Sell Bank Stocks: The "Truth" Behind Non-Performing Loans

Whoever said, “Opposites attract,” didn’t know what they were talking about…or maybe they did know and just didn’t provide all the details.

The world around us provides ample evidence that opposites do, in fact, attract…but not always toward a favorable outcome. Sometimes opposites attract like gravity attracts a crippled airliner…or like a field mouse attracts a rattlesnake…or a bare foot attracts a rusty nail…or a Rusty Nail attracts an alcoholic…or accounting chicanery attracts a gullible investor.

Accounting chicanery converts sad truths into happy stories and statistics. And no one loves a happy story more than a gullible investor. If it were not so, dear reader, Wall Street would still be an anonymous little alley in Lower Manhattan. Instead, Wall Street has enriched itself by converting sad truths into happy stories as often as possible.

Wall Street doesn’t usually lie; it merely fails to tell the truth. The resulting deceptions cause their clients to suffer delusionary episodes at inopportune moments. Sometimes their clients mistake the very top of a bull market for a “deep value opportunity”; and sometimes they mistake a fraudulent earnings report for “a great growth play.”

These classic investment errors are not entirely Wall Street’s fault. But behind every major investment error you usually find at least one glossy research report. The Wall Street research machinery knows how to tell the kinds of happy stories that will elicit buy orders from gullible investors. And they keep telling these stories because gullible investors keep believing them.

Remember Enron? That was a happy story for many years…so was Boston Chicken…and Worldcom…and AIG…and Fannie Mae…and Lehman Bros. But these infamous disasters all featured a variety of sad truths in their financial statements, well before disaster struck their stock prices. A handful of insightful short-sellers made some money as these stocks collapsed, but gullible investors simply lost everything…or almost everything.

Accounting chicanery takes many different forms, but it always produces the identical result: deception.

Remember, we’re not talking about lying; we’re talking about not telling the truth. Lying is not usually legal; but not telling the truth is not usually illegal. Let’s consider a bit of chicanery that is unfolding right below our noses at this very moment: Many banks across the country are reporting a drop in non-performing loans (NPLs). That’s usually a sign that credit conditions are improving.

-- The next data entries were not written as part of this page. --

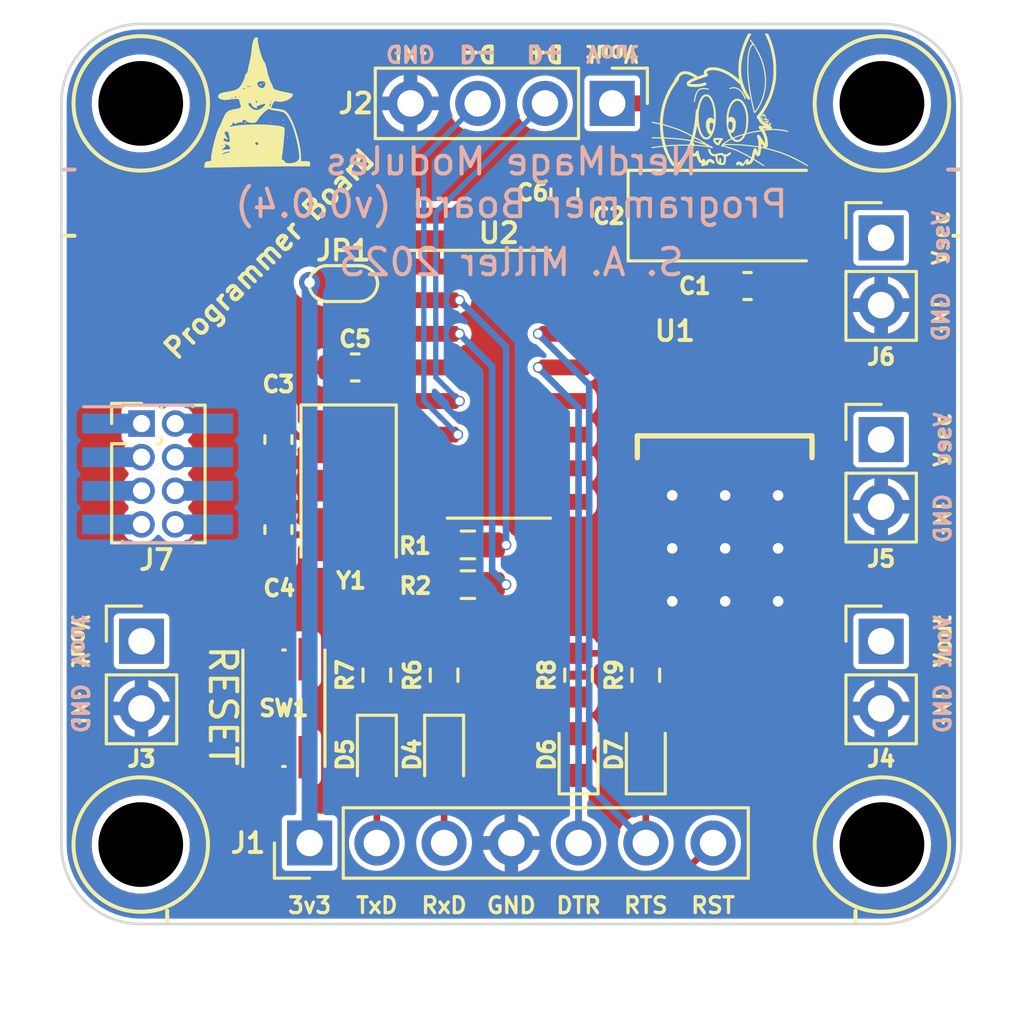
<source format=kicad_pcb>
(kicad_pcb (version 20211014) (generator pcbnew)

  (general
    (thickness 1.6)
  )

  (paper "A4")
  (title_block
    (title "Programmer Board")
    (rev "0.0.4")
    (company "The Nerd Mage")
  )

  (layers
    (0 "F.Cu" signal)
    (31 "B.Cu" signal)
    (32 "B.Adhes" user "B.Adhesive")
    (33 "F.Adhes" user "F.Adhesive")
    (34 "B.Paste" user)
    (35 "F.Paste" user)
    (36 "B.SilkS" user "B.Silkscreen")
    (37 "F.SilkS" user "F.Silkscreen")
    (38 "B.Mask" user)
    (39 "F.Mask" user)
    (40 "Dwgs.User" user "User.Drawings")
    (41 "Cmts.User" user "User.Comments")
    (42 "Eco1.User" user "User.Eco1")
    (43 "Eco2.User" user "User.Eco2")
    (44 "Edge.Cuts" user)
    (45 "Margin" user)
    (46 "B.CrtYd" user "B.Courtyard")
    (47 "F.CrtYd" user "F.Courtyard")
    (48 "B.Fab" user)
    (49 "F.Fab" user)
    (50 "User.1" user)
    (51 "User.2" user)
    (52 "User.3" user)
    (53 "User.4" user)
    (54 "User.5" user)
    (55 "User.6" user)
    (56 "User.7" user)
    (57 "User.8" user)
    (58 "User.9" user)
  )

  (setup
    (stackup
      (layer "F.SilkS" (type "Top Silk Screen"))
      (layer "F.Paste" (type "Top Solder Paste"))
      (layer "F.Mask" (type "Top Solder Mask") (thickness 0.01))
      (layer "F.Cu" (type "copper") (thickness 0.035))
      (layer "dielectric 1" (type "core") (thickness 1.51) (material "FR4") (epsilon_r 4.5) (loss_tangent 0.02))
      (layer "B.Cu" (type "copper") (thickness 0.035))
      (layer "B.Mask" (type "Bottom Solder Mask") (thickness 0.01))
      (layer "B.Paste" (type "Bottom Solder Paste"))
      (layer "B.SilkS" (type "Bottom Silk Screen"))
      (copper_finish "None")
      (dielectric_constraints no)
    )
    (pad_to_mask_clearance 0)
    (pcbplotparams
      (layerselection 0x0000030_7ffffffe)
      (disableapertmacros false)
      (usegerberextensions false)
      (usegerberattributes true)
      (usegerberadvancedattributes true)
      (creategerberjobfile true)
      (svguseinch false)
      (svgprecision 6)
      (excludeedgelayer true)
      (plotframeref false)
      (viasonmask false)
      (mode 1)
      (useauxorigin false)
      (hpglpennumber 1)
      (hpglpenspeed 20)
      (hpglpendiameter 15.000000)
      (dxfpolygonmode true)
      (dxfimperialunits false)
      (dxfusepcbnewfont true)
      (psnegative false)
      (psa4output false)
      (plotreference true)
      (plotvalue true)
      (plotinvisibletext false)
      (sketchpadsonfab false)
      (subtractmaskfromsilk false)
      (outputformat 3)
      (mirror false)
      (drillshape 0)
      (scaleselection 1)
      (outputdirectory "3D/")
    )
  )

  (property "Revision" "0.0.4")

  (net 0 "")
  (net 1 "UD+")
  (net 2 "UD-")
  (net 3 "GND")
  (net 4 "Vout")
  (net 5 "unconnected-(J3-Pad1)")
  (net 6 "unconnected-(J4-Pad1)")
  (net 7 "SDA")
  (net 8 "SCL")
  (net 9 "RESET")
  (net 10 "ATTACH")
  (net 11 "POWER_OK2")
  (net 12 "POWER_OK3")
  (net 13 "ALERT")
  (net 14 "GPIO")
  (net 15 "Vsec")
  (net 16 "/XI")
  (net 17 "/XO")
  (net 18 "Net-(R1-Pad1)")
  (net 19 "IO3")
  (net 20 "Net-(R2-Pad1)")
  (net 21 "IO1")
  (net 22 "CTS")
  (net 23 "DSR")
  (net 24 "RI")
  (net 25 "DCD")
  (net 26 "DTR")
  (net 27 "RTS")
  (net 28 "unconnected-(U2-Pad15)")
  (net 29 "RST")
  (net 30 "unconnected-(J5-Pad1)")
  (net 31 "unconnected-(J6-Pad1)")
  (net 32 "+3V3")
  (net 33 "Net-(R6-Pad2)")
  (net 34 "Net-(R7-Pad2)")
  (net 35 "Net-(R8-Pad1)")
  (net 36 "Net-(D7-Pad2)")

  (footprint "Tinker:Mount" (layer "F.Cu") (at 114 101))

  (footprint "Resistor_SMD:R_0603_1608Metric" (layer "F.Cu") (at 102.54 94.6 90))

  (footprint "Resistor_SMD:R_0603_1608Metric" (layer "F.Cu") (at 94.92 94.6 -90))

  (footprint "Tinker:PinHeader_2x04_P1.27mm_Vertical" (layer "F.Cu") (at 86.03 85.095))

  (footprint "Tinker:Mount" (layer "F.Cu") (at 86 101))

  (footprint "Tinker:DagNabbit" (layer "F.Cu") (at 108 73.5))

  (footprint "Capacitor_SMD:C_0603_1608Metric_Pad1.08x0.95mm_HandSolder" (layer "F.Cu") (at 91.2 89.1 90))

  (footprint "Resistor_SMD:R_0603_1608Metric_Pad0.98x0.95mm_HandSolder" (layer "F.Cu") (at 98.358907 91.18 180))

  (footprint "Capacitor_SMD:C_0603_1608Metric_Pad1.08x0.95mm_HandSolder" (layer "F.Cu") (at 91.2 85.7 -90))

  (footprint "Package_SO:SOIC-16_3.9x9.9mm_P1.27mm" (layer "F.Cu") (at 99.527801 83.610076))

  (footprint "Tinker:PinHeader_1x02_P2.54mm_Vertical" (layer "F.Cu") (at 113.97 93.32))

  (footprint "Tinker:CP_EIA-6032-28-Tantalumm_HandSolder" (layer "F.Cu") (at 108.146545 77.24))

  (footprint "Capacitor_SMD:C_0603_1608Metric_Pad1.08x0.95mm_HandSolder" (layer "F.Cu") (at 102.002801 76.3775 90))

  (footprint "Tinker:Mount" (layer "F.Cu") (at 114 73))

  (footprint "Crystal:Crystal_SMD_5032-2Pin_5.0x3.2mm" (layer "F.Cu") (at 93.852613 87.442 -90))

  (footprint "Resistor_SMD:R_0603_1608Metric" (layer "F.Cu") (at 105.08 94.6 90))

  (footprint "Tinker:SW_Push_TS273014TP" (layer "F.Cu") (at 91.409081 95.849328 90))

  (footprint "Tinker:PinHeader_1x02_P2.54mm_Vertical" (layer "F.Cu") (at 86.03 93.32))

  (footprint "Resistor_SMD:R_0603_1608Metric" (layer "F.Cu") (at 97.46 94.6 -90))

  (footprint "LED_SMD:LED_0603_1608Metric" (layer "F.Cu") (at 102.54 97.6 90))

  (footprint "LED_SMD:LED_0603_1608Metric" (layer "F.Cu") (at 97.46 97.6 -90))

  (footprint "Resistor_SMD:R_0603_1608Metric_Pad0.98x0.95mm_HandSolder" (layer "F.Cu") (at 98.358907 89.68 180))

  (footprint "Tinker:R1501J033BT1JE" (layer "F.Cu") (at 108.058834 87.584151 180))

  (footprint "LED_SMD:LED_0603_1608Metric" (layer "F.Cu") (at 94.92 97.6 -90))

  (footprint "Tinker:Mount" (layer "F.Cu") (at 86 73))

  (footprint "Capacitor_SMD:C_0603_1608Metric_Pad1.08x0.95mm_HandSolder" (layer "F.Cu") (at 94.1 82.975076 180))

  (footprint "Tinker:NerdMage" (layer "F.Cu") (at 90.4 72.9))

  (footprint "LED_SMD:LED_0603_1608Metric" (layer "F.Cu") (at 105.08 97.6 90))

  (footprint "Connector_PinHeader_2.54mm:PinHeader_1x07_P2.54mm_Vertical" (layer "F.Cu") (at 92.38 100.94 90))

  (footprint "Tinker:PinHeader_1x02_P2.54mm_Vertical" (layer "F.Cu") (at 113.97 85.7))

  (footprint "Tinker:PinHeader_1x04_P2.54mm_Vertical" (layer "F.Cu") (at 103.81 73 -90))

  (footprint "Tinker:PinHeader_1x02_P2.54mm_Vertical" (layer "F.Cu")
    (tedit 59FED5CC) (tstamp dde08e0d-65d1-4fb9-9132-1725205dea5f)
    (at 113.97 78.08)
    (descr "Through hole straight pin header, 1x02, 2.54mm pitch, single row")
    (tags "Through hole pin header THT 1x02 2.54mm single row")
    (property "Sheetfile" "USB-PD Programmer.kicad_sch")
    (property "Sheetname" "")
    (property "exclude_from_bom" "")
    (path "/79c58414-9168-422a-b711-9ac486502bbc")
    (attr through_hole exclude_from_bom)
    (fp_text reference "J6" (at 0 4.495315) (layer "F.SilkS")
      (effects (font (size 0.6 0.6) (thickness 0.15)))
      (tstamp 8e3247fb-4892-471a-9154-d3be9f4b6b6f)
    )
    (fp_text value "Conn_01x02_Male" (at 0 4.87) (layer "F.Fab") hide
      (effects (font (size 1 1) (thickness 0.15)))
      (tstamp f9dda78a-75e9-46c7-883d-71ef1a572b09)
    )
    (fp_text user "${REFERENCE}" (at 0 1.27 90) (layer "F.Fab")
      (effects (font (size 1 1) (thickness 0.15)))
      (tstamp 5686330d-3144-4943-96cf-d60313fd665e)
    )
    (fp_line (start -1.33 0) (end -1.33 -1.33) (layer "F.SilkS") (width 0.12) (tstamp 41c8e8eb-0018-42b6-bc4a-53a60fd0c011))
    (fp_line (start -1.33 1.27) (end -1.33 3.87) (layer "F.SilkS") (width 0.12) (tstamp 5f595fd9-a3ae-43a8-a575-26231b968454))
    (fp_line (start 1.33 1.27) (end 1.33 3.87) (layer "F.SilkS") (width 0.12) (tstamp 815f5eef-3d3f-4883-be17-1a08d39c3f62))
    (fp_line (start -1.33 1.27) (end 1.33 1.27) (layer "F.SilkS") (width 0.12) (tstamp da4b50e0-9f26-4b5f-88ff-d16739ed41cb))
    (fp_line (start -1.33 -1.33) (end 0 -1.33) (layer "F.SilkS") (width 0.12) (tstamp ebacc05e-7adf-44c9-948a-4924784df63e))
    (fp_line (start -1.33 3.87) (end 1.33 3.87) (layer "F.SilkS") (width 0.12) (tstamp ed580b6f-a7ce-4ef0-9710-65cc10dffed7))
    (fp_line (start 1.4 3.95) (end 1.4 -1.4) (layer "F.CrtYd") (width 0.05) (tstamp 2078dcec-4ae6-4337-bf86-bdde4768a031))
    (fp_line (start -1.4 3.95) (end 1.4 3.95) (layer "F.CrtYd") (width 0.05) (tstamp 4ebf2906-efd3-446a-8123-abc373578134))
    (fp_line (start -1.4 -1.4) (end -1.4 3.95) (layer "F.CrtYd") (width 0.05) (tstamp 88d9901c-fba6-41f0-84ee-43de124fadda))
    (fp_line (start 1.4 -1.4) (end -1.4 -1.4) (layer "F.CrtYd") (width 0.05) (tstamp be07cacc-e5b5-402c-af4c-58181ae3aa1c))
    (fp_line (start -0.635 -1.27) (end 1.27 -1.27) (layer "F.Fab") (width 0.1) (tstamp 13f90177-98b7-424e-a943-84e72f35bd78))
    (fp_line (start 1.27 -1.27) (end 1.27 3.81) (layer "F.Fab") (width 0.1) (tstamp 203935ba-2c88-40a5-98fc-d0b295a94aac))
    (fp_line (start
... [312767 chars truncated]
</source>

But this time around, falling NPLs sometimes has more to do with accounting games than with credit quality. Some banks are utilizing every accounting mechanism in their toolbox to move lousy loans into a loan category – any loan category – other than “NPL.”

The astute minds at M3 Funds, an investment management firm specializing in bank stocks, provide this worrisome observation:

“Much of the enthusiasm in the bank sector [is] based on perceived signs of a turning point in the credit cycle. However, in many cases, improvement in credit quality is the result of loan modifications, a financial sleight-of-hand tactic that only optically improves credit quality in the near-term.

“A modified loan appears when a bank takes an existing loan on its balance sheet (often one that is no longer paying) and alters the terms to keep the borrower from defaulting. Modifications usually take the form of an extension, temporary below-market interest rate, or an interest-only grace period. They help banks delay collateral repossession, but in doing so only push problems down the road. In past cycles, the re-default rate on modified loans was more than 50%. Despite such a high failure rate, banks utilize modifications, in part, because they instantly improve credit, as most institutions do not classify a modified loan as nonperforming.

“Nowhere was this practice more evident than in the regional bank space…SunTrust Banks (STI) reported a 2.5% decline in non-performing loans (‘NPLs’) for the fourth quarter, and many analysts were quick to anoint this second consecutive quarter of improvement as an inflection point in the credit cycle. Consider though, that over the past two quarters, NPLs have declined by $101mm, but modified loans increased by $716mm! Still, shares of STI increased by 20% in January, despite losing $245 million for the quarter. TCF Financial (TCB) and Zions Bancorp (ZION) reported similar trends: modest increases in NPLs coupled with dramatically higher loan modifications…

“With negative trends in commercial loan quality beginning to develop and loan modifications being used as a temporary crutch, we believe the banking sector is still facing meaningful credit losses over the upcoming years…”

Beat the rush; sell bank stocks now.